QA: real    2m0.125s
Comment 8 Arvid Requate univentionstaff 2017-02-09 18:56:59 CET
Ok, looks good and works. I've added a line to the UCS 4.2 changelog:

The timeout and retry handling of the Bind9 LDAP database plugin has been improved (<u:bug>42389</u:bug>).
Comment 9 Philipp Hahn univentionstaff 2017-02-15 09:05:04 CET
(In reply to Arvid Requate from comment #8)
> Ok, looks good and works.

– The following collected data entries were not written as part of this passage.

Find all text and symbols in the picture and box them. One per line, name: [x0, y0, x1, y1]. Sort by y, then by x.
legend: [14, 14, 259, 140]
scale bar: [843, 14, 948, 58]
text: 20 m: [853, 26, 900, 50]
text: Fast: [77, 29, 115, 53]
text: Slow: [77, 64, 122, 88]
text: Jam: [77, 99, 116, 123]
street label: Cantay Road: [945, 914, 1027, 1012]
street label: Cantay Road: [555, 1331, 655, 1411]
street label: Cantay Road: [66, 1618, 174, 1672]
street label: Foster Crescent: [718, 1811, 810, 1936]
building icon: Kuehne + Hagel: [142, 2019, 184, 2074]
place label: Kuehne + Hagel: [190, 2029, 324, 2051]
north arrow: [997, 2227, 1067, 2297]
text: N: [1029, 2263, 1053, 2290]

I've added a line to the UCS 4.2 changelog:
> 
> The timeout and retry handling of the Bind9 LDAP database plugin has been
> improved (<u:bug>42389</u:bug>).

It's called BIND - Berkeley Internet Name Domain → r76679
Comment 10 Philipp Hahn univentionstaff 2017-02-28 16:45:12 CET
r17226 | Bug #42389: Fix crash on shutdown
 dns/backend=ldap LDAP-named crashed on shutdown or on error conditions, as bindname/bindpwd are freed, which are only ponters into a larger string.

Package: bind9
Version: 1:9.9.5.dfsg-9+deb8u6A~4.2.0.201702281603
Branch: ucs_4.2-0

QA: Change the password in /etc/bind/univention.conf.d/* and run
 gdb --args named -c /etc/bind/named.conf -p 7777 -u bind -f -d 65535
old version will crash, new will start.
Comment 11 Arvid Requate univentionstaff 2017-02-28 17:39:48 CET
Ok, reproducible and fixed.
Comment 12 Stefan Gohmann univentionstaff 2017-04-04 18:29:51 CEST
UCS 4.2 has been released:
 https://docs.software-univention.de/release-notes-4.2-0-en.html
 https://docs.software-univention.de/release-notes-4.2-0-de.html

If this error occurs again, please use "Clone This Bug".